La faim, le froid et le travail forcé dans les ghettos


Une des premières cause de mortalité au sein même des ghettos est la faim. Les rations accordées par les nazis sont notoirement insuffisantes et ne prennent jamais en compte les ajouts de population que ceux-ci provoquent par les déportations. Ainsi dans le seul ghetto de Varsovie, 10.000 personnes sont mortes de fin en 6 mois au début de l'année 1941. La publication récente en français des archives collectées par Emanuel Ringelblum, nous donne des témoignages sur l'omniprésence de la faim dans les ghettos. En janvier 1942 un jeune homme enfermé dans le ghetto de Grabow (Pologne) écrit à ses parents au ghetto de Varsovie :

" Je vous souhaite d'avoir à manger autant que j'en ai. "

Source : Archives clandestines du ghetto de Varsovie (Archives Emanuel Ringelblum), 2007, tome 1 page 47.

Il est évident à travers cette remarque que ce jeune homme connaît la situation dramatique qui sévit dans les grands ghettos comme Varsovie, Lodz ou Lublin. Ces grands ghettos sont en fait de taille relativement modeste. Celui de Varsovie couvre à peine 8 % de la ville, mais regroupe plus de 40 % de sa population, sans tenir compte des personnes ajoutées régulièment par les nazis en provenance d'autres ghettos ou d'autres régions d'Europe.
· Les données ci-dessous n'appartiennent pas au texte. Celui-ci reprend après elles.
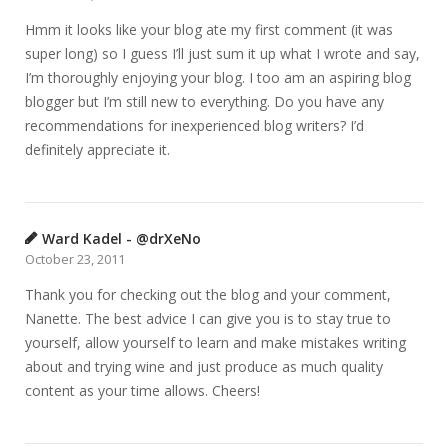
Hmm it looks like your blog ate my first comment (it was
super long) so I guess I’ll just sum it up what I wrote and say,
I’m thoroughly enjoying your blog. I too am an aspiring blog
blogger but I’m still new to everything. Do you have any
recommendations for inexperienced blog writers? I’d
definitely appreciate it.
Ward Kadel - @drXeNo
October 23, 2011
Thank you for checking out the blog and your comment,
Nanette. The best advice I can give you is to stay true to
yourself, allow yourself to learn and make mistakes writing
about and trying wine and just produce as much quality
content as your time allows. Cheers!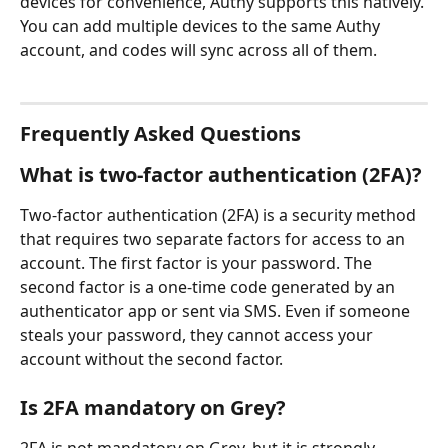
devices for convenience, Authy supports this natively. 
You can add multiple devices to the same Authy 
account, and codes will sync across all of them.
Frequently Asked Questions
What is two-factor authentication (2FA)?
Two-factor authentication (2FA) is a security method 
that requires two separate factors for access to an 
account. The first factor is your password. The 
second factor is a one-time code generated by an 
authenticator app or sent via SMS. Even if someone 
steals your password, they cannot access your 
account without the second factor.
Is 2FA mandatory on Grey?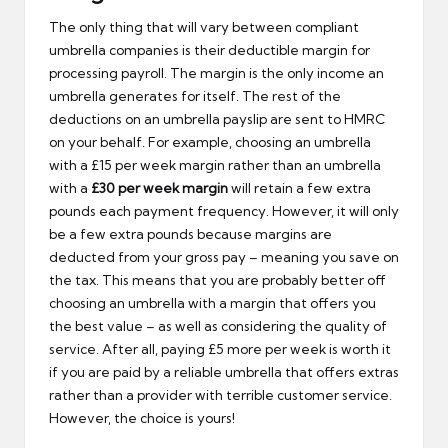
The only thing that will vary between compliant
umbrella companies is their deductible margin for
processing payroll. The margin is the only income an
umbrella generates for itself. The rest of the
deductions on an umbrella payslip are sent to HMRC
on your behalf. For example, choosing an umbrella
with a £15 per week margin rather than an umbrella
with a
£30 per week margin
will retain a few extra
pounds each payment frequency. However, it will only
be a few extra pounds because margins are
deducted from your gross pay – meaning you save on
the tax. This means that you are probably better off
choosing an umbrella with a margin that offers you
the best value – as well as considering the quality of
service. After all, paying £5 more per week is worth it
if you are paid by a reliable umbrella that offers extras
rather than a provider with terrible customer service.
However, the choice is yours!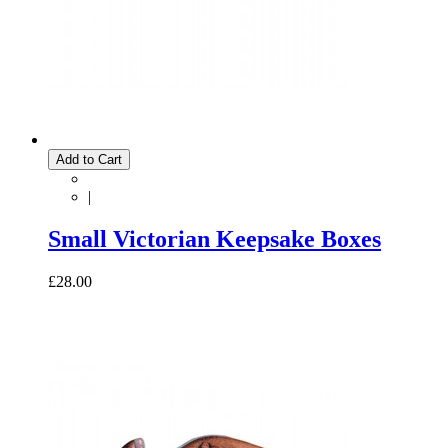
Add to Cart
|
Small Victorian Keepsake Boxes
£28.00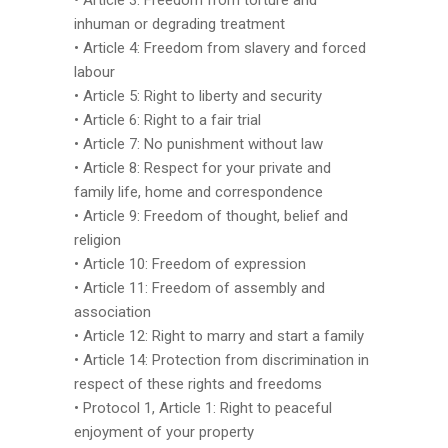
• Article 3: Freedom from torture and
inhuman or degrading treatment
• Article 4: Freedom from slavery and forced
labour
• Article 5: Right to liberty and security
• Article 6: Right to a fair trial
• Article 7: No punishment without law
• Article 8: Respect for your private and
family life, home and correspondence
• Article 9: Freedom of thought, belief and
religion
• Article 10: Freedom of expression
• Article 11: Freedom of assembly and
association
• Article 12: Right to marry and start a family
• Article 14: Protection from discrimination in
respect of these rights and freedoms
• Protocol 1, Article 1: Right to peaceful
enjoyment of your property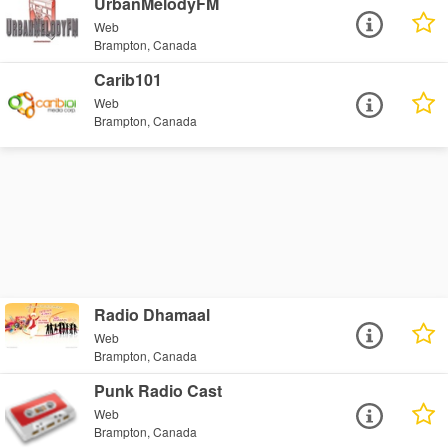
UrbanMelodyFM
Web
Brampton, Canada
Carib101
Web
Brampton, Canada
Radio Dhamaal
Web
Brampton, Canada
Punk Radio Cast
Web
Brampton, Canada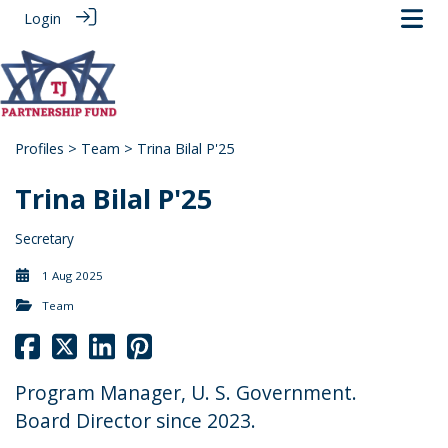
Login
Profiles
>
Team
> Trina Bilal P'25
Trina Bilal P'25
Secretary
1 Aug 2025
Team
Program Manager, U. S. Government.
Board Director since 2023.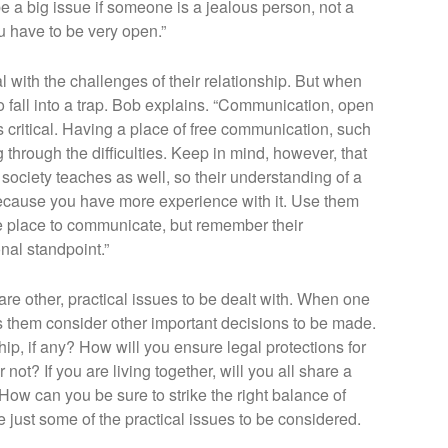
e a big issue if someone is a jealous person, not a
ou have to be very open.”
 with the challenges of their relationship. But when
to fall into a trap. Bob explains. “Communication, open
 critical. Having a place of free communication, such
g through the difficulties. Keep in mind, however, that
 society teaches as well, so their understanding of a
because you have more experience with it. Use them
afe place to communicate, but remember their
onal standpoint.”
 are other, practical issues to be dealt with. When one
s them consider other important decisions to be made.
hip, if any? How will you ensure legal protections for
r not? If you are living together, will you all share a
w can you be sure to strike the right balance of
ust some of the practical issues to be considered.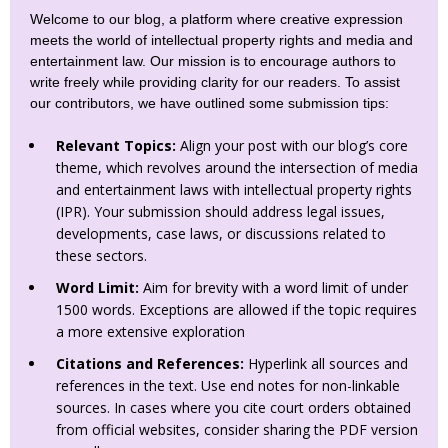
Welcome to our blog, a platform where creative expression
meets the world of intellectual property rights and media and
entertainment law. Our mission is to encourage authors to
write freely while providing clarity for our readers. To assist
our contributors, we have outlined some submission tips:
Relevant Topics:
Align your post with our blog’s core
theme, which revolves around the intersection of media
and entertainment laws with intellectual property rights
(IPR). Your submission should address legal issues,
developments, case laws, or discussions related to
these sectors.
Word Limit:
Aim for brevity with a word limit of under
1500 words. Exceptions are allowed if the topic requires
a more extensive exploration
Citations and References:
Hyperlink all sources and
references in the text. Use end notes for non-linkable
sources. In cases where you cite court orders obtained
from official websites, consider sharing the PDF version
L'ensemble des populations des territoires occupés par la Wehrmacht a souffert de la faim, particulièrement en Europe de l'est, mais les résidents des ghettos en ont encore plus souffert du fait de la faiblesse en volume du ravitaillement et de son irrégularité.




Outre la faim, les habitants des ghettos souffrent du froid durant les rigoureux hivers dans l'est de l'Europe et de la chaleur durant l'été. Les corps affaiblis par la faim sont très sensibles au froid d'autant plus que la posibilité de trouver des vêtements chauds se raréfie avec le temps et la volonté des nazis de limiter au maximum le ravitaillement des ghettos. Ce qui ajoute à la faiblesse des habitants des ghettos est l'obligation qui leur est faite de travailler durement et longuement pour les usines et les ateliers allemands participants à l'effort de guerre des nazis. Une fois encore les archives publiées du ghetto nous fournissent des témoignages d'une grande clareté.

" Restez donc là où vous êtes, ne changez pas de logement par le froid qu'il fait. "

Source : Archives clandestines du ghetto de Varsovie (Archives Emanuel Ringelblum), 2007, tome 1 page 54.

" Nous sommes restés nus et pieds nus, nous n'avons pas d'argent ni de quoi nous vêtir. [...] on a ici le plus grand besoin de pain et de quoi tartiner. [...] nous vous prions de leur écrire qu'ils nous envoient des colis de vivres, de Joseph et Haïm nous recevons très peu, un pain par mois, ce n'est rien. "

Source : Archives clandestines du ghetto de Varsovie (Archives Emanuel Ringelblum), 2007, tome 1 page 59.